Our own Chef Molly at the inns recalls some of the delicious Italian foods that she grew up with. “My grandma would usually make a giant pot of polenta, and another giant pot of chicken thighs in tomato sauce for Christmas Eve. She would also always buy nougat candies that were from Italy!”

Anna Maria and Dave, your innkeepers, used to gather with Dave’s family on Christmas Eve for a traditional Slovac meal called the “Velija,” an epic 12-course! affair that was eventually pared down to six over the years by Dave’s parents. The meal signifies the sweetness and sourness of life together. Anna Maria participated in the Velija for almost two decades before they relocated to the islands. They used to replicate it here before they opened Coho!

Traditional Kolachi bread
Traditional Kolachi bread

The first course was a pickled herring served in a glass cup, over a bed of iceberg lettuce. Traditionally, the Slovenians would eat carp or another whitefish. A mushroom and barley soup came next, symbolizing the bitterness of slavery. The main course was potato and cheese peroghies and sauerkraut, served with a side of sour cream. The meal ended with steamed prunes with lemon. These were always the least favorite of the courses! The reward for downing the prunes was the kolachi, a walnut rolled bread, and Christmas cookies that everyone had baked beforehand.

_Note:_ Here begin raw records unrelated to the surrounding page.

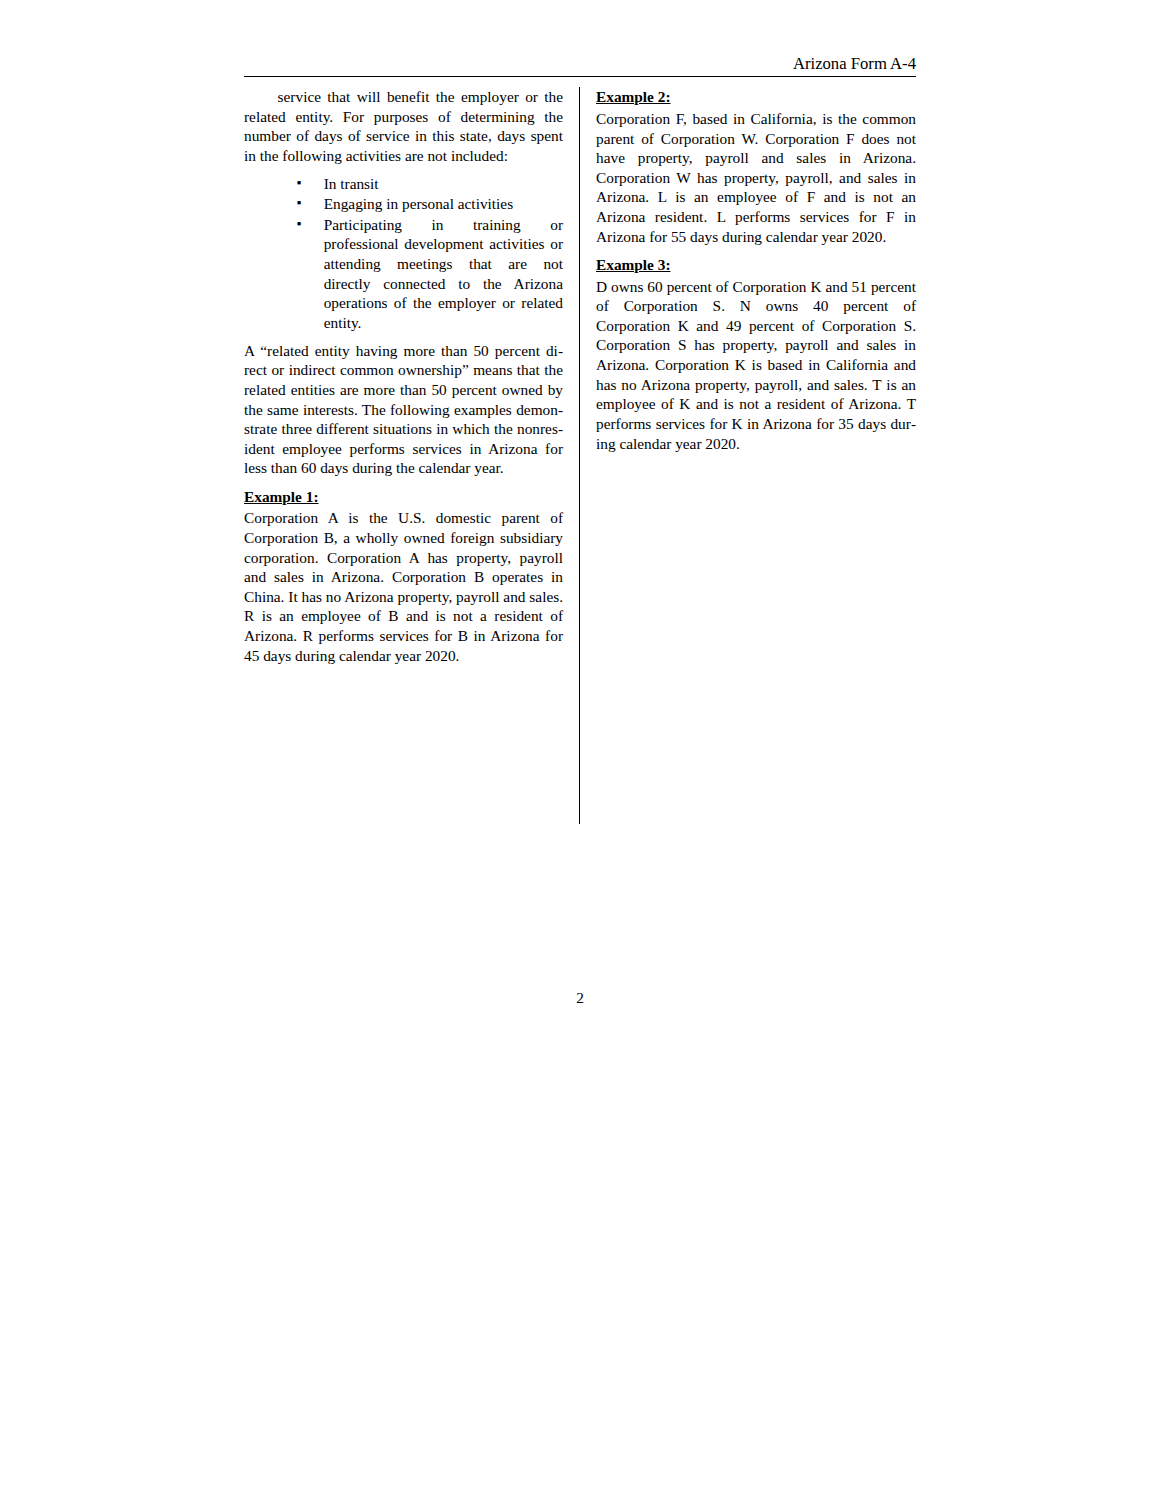Arizona Form A-4
service that will benefit the employer or the related entity. For purposes of determining the number of days of service in this state, days spent in the following activities are not included:
In transit
Engaging in personal activities
Participating in training or professional development activities or attending meetings that are not directly connected to the Arizona operations of the employer or related entity.
A “related entity having more than 50 percent direct or indirect common ownership” means that the related entities are more than 50 percent owned by the same interests. The following examples demonstrate three different situations in which the nonresident employee performs services in Arizona for less than 60 days during the calendar year.
Example 1:
Corporation A is the U.S. domestic parent of Corporation B, a wholly owned foreign subsidiary corporation. Corporation A has property, payroll and sales in Arizona. Corporation B operates in China. It has no Arizona property, payroll and sales. R is an employee of B and is not a resident of Arizona. R performs services for B in Arizona for 45 days during calendar year 2020.
Example 2:
Corporation F, based in California, is the common parent of Corporation W. Corporation F does not have property, payroll and sales in Arizona. Corporation W has property, payroll, and sales in Arizona. L is an employee of F and is not an Arizona resident. L performs services for F in Arizona for 55 days during calendar year 2020.
Example 3:
D owns 60 percent of Corporation K and 51 percent of Corporation S. N owns 40 percent of Corporation K and 49 percent of Corporation S. Corporation S has property, payroll and sales in Arizona. Corporation K is based in California and has no Arizona property, payroll, and sales. T is an employee of K and is not a resident of Arizona. T performs services for K in Arizona for 35 days during calendar year 2020.
2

As for me, I was lucky enough to grow up with a grandmother and aunt who loved to create whole holiday meals from scratch, everything from turkey, to green bean casserole, and scrumptious pies. In recent years, my aunt has taken to making a cherry pie just for me, because I love it so much! But I have to say that my absolute favorite food-related holiday tradition is something we haven’t done in a few years, since my grandmother is getting on in years. We used to do it together all the time. We would make divinity, a traditional Southern candy made with corn syrup. I have to represent my southern roots here!

Divinity is a great candy to make around the holidays, as it requires a low-humidity environment!
Divinity candy, decorated for Christmas!

The ironic thing about divinity is that it’s difficult to make most of the year in Florida, as it requires a very dry climate, and well, we’re pretty darn humid in the sunshine state most of the time. A lot of sugar is used in making it, so it acts like a sponge to the air surrounding it. If the humidity is over 50%, it will turn out a gooey mess. So my grandmother and I would make it around Christmas time, as we were likely to have the lowest humidity that time of year. Sometimes it would work and sometimes it wouldn’t, but I cherish those hours in the kitchen with Grandma June. My memories of anything specific are pretty fuzzy, but I do remember how much fun it was to talk to her and help her make the candy. I was always in awe of how confident she was in the kitchen; how she always knew exactly how to create something amazing out of a random pile of ingredients.

So this holiday season, we encourage you to gather your loved ones, whether they be family or friends, near or far, many or few, and share a meal together. There’s nothing more important than the sense of being together this time of year, and we don’t think there’s a much better way to do that than by eating!